Work item - Copy out, word for word, everything from the line containing "What is the approximate" down to the end of the rows below, with both ends included.

** Opening The data block **

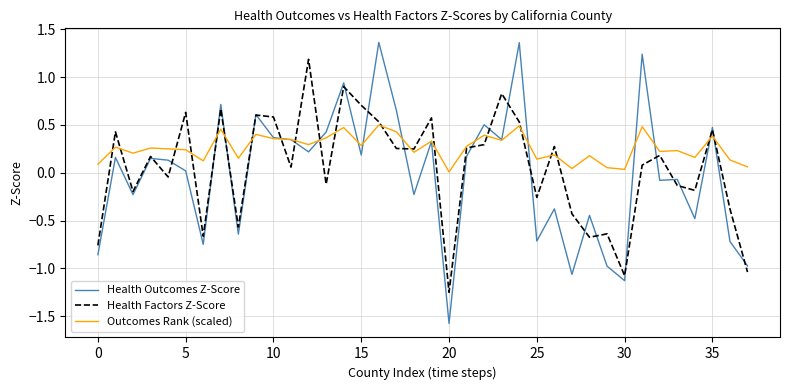

How many distinct data groups are displayed?

3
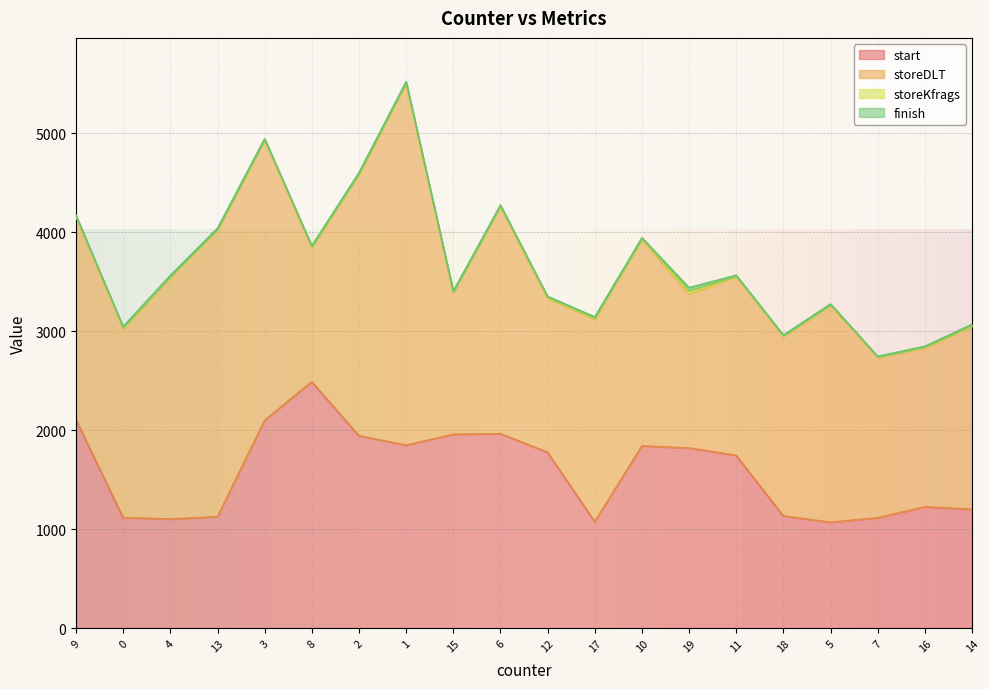

What is the lowest value of the finish series?

4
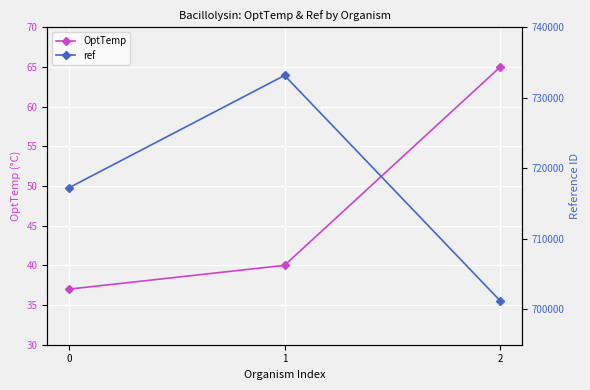

At which label does ref first exceed 717233?

1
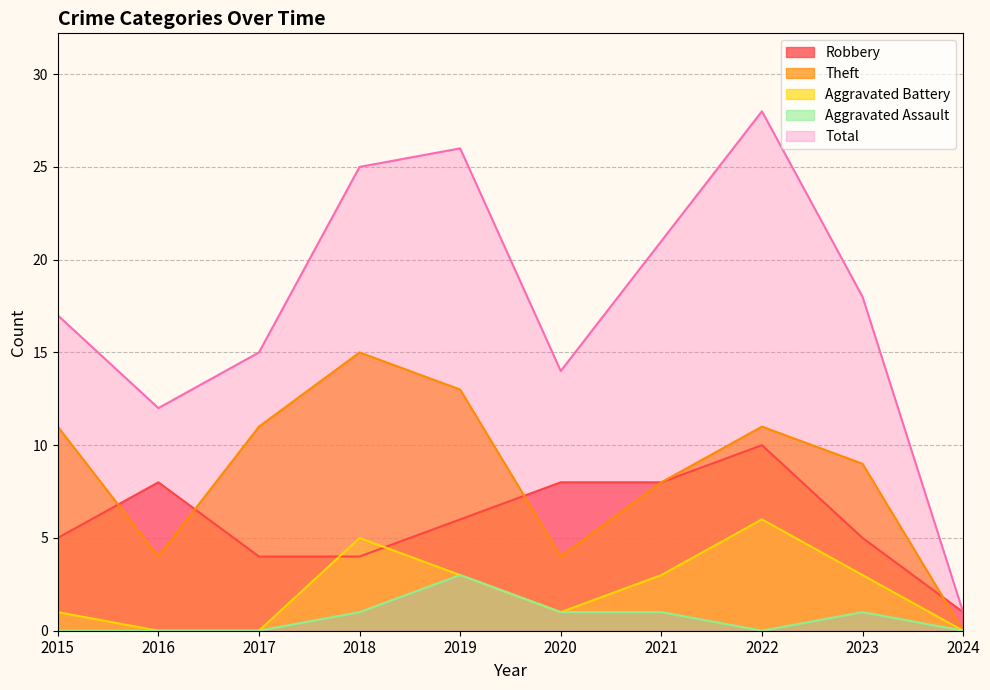

How many categories are shown in the chart?

10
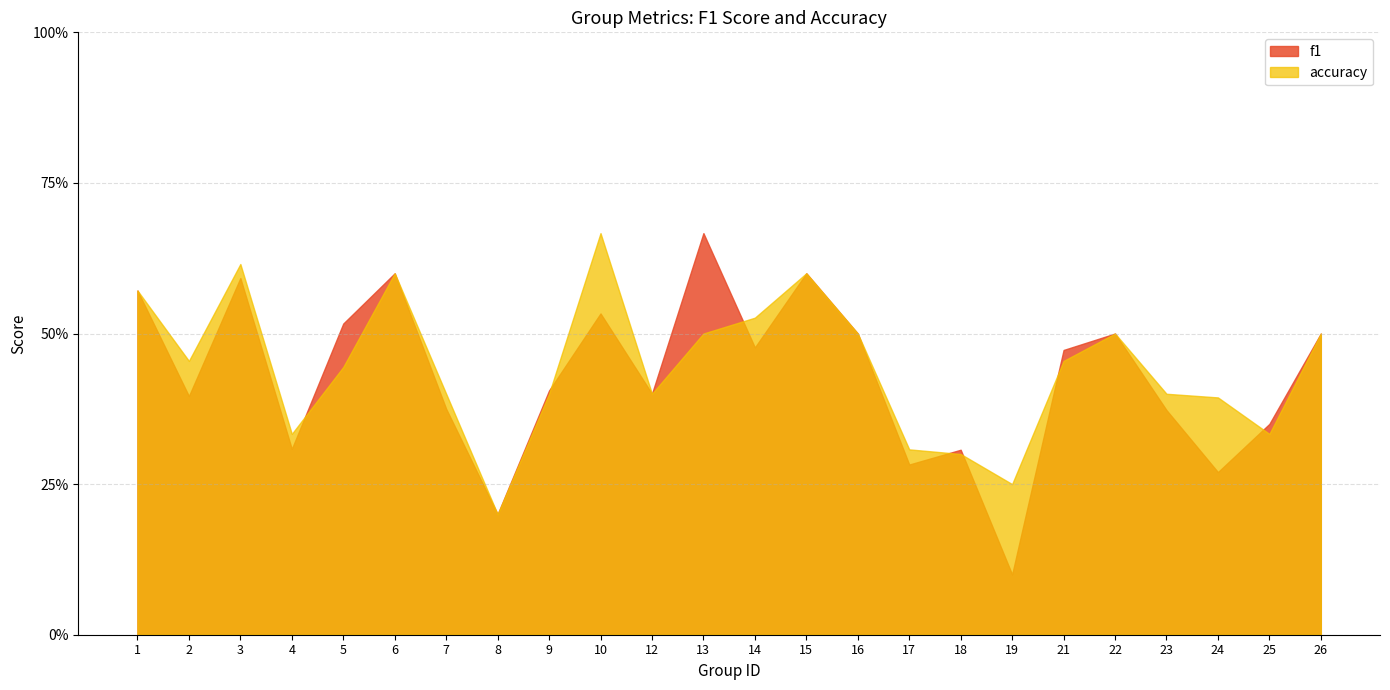

What is the total value across all series at 25?

0.7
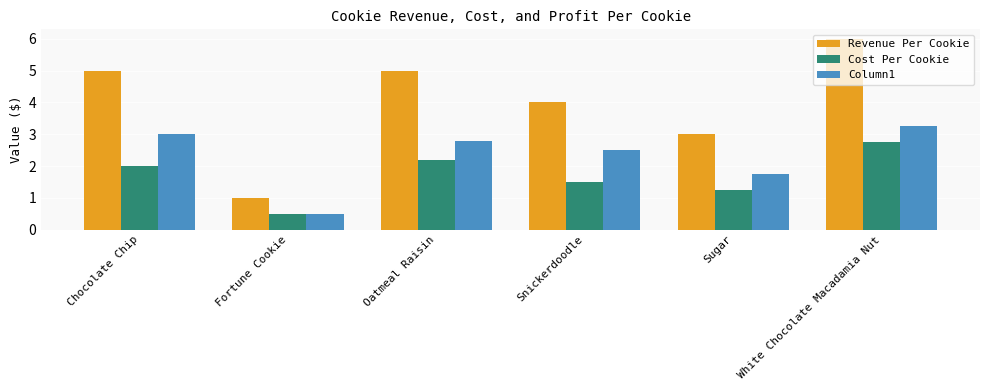

What is the approximate value of Cost Per Cookie at Oatmeal Raisin?

2.2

** Closing The data block **

Solution to this problem -
What is the approximate value of Cost Per Cookie at Oatmeal Raisin?

2.2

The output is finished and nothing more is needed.